* _PROBLEM_:
Please return each line of the material below that contains the string "องใหม".

━━ THE INPUT ━━

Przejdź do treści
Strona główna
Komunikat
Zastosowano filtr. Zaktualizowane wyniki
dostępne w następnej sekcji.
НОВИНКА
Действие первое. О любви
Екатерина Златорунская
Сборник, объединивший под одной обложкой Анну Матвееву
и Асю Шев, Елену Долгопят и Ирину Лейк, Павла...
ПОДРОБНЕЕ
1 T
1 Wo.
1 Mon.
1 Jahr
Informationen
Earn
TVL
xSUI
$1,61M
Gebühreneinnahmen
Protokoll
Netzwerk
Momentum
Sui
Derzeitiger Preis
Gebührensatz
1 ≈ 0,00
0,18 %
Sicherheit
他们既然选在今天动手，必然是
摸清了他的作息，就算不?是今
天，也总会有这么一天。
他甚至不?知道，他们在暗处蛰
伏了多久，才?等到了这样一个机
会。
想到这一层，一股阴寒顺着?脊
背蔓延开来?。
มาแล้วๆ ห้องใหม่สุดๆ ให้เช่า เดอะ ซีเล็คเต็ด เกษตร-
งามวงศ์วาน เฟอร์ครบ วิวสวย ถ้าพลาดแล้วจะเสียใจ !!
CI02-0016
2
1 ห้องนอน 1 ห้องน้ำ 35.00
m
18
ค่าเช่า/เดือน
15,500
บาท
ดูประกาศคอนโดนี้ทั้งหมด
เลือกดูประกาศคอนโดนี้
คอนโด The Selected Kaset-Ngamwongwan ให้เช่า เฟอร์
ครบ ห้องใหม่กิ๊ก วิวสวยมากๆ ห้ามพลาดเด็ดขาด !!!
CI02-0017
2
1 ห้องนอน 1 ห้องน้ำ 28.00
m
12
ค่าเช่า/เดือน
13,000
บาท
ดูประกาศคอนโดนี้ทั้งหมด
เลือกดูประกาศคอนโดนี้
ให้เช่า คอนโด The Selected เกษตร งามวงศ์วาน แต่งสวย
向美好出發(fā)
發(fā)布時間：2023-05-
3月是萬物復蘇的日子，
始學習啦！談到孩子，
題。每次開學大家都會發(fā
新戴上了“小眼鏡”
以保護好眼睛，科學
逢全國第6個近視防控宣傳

━━━

* _OUTPUT_:
มาแล้วๆ ห้องใหม่สุดๆ ให้เช่า เดอะ ซีเล็คเต็ด เกษตร-
ครบ ห้องใหม่กิ๊ก วิวสวยมากๆ ห้ามพลาดเด็ดขาด !!!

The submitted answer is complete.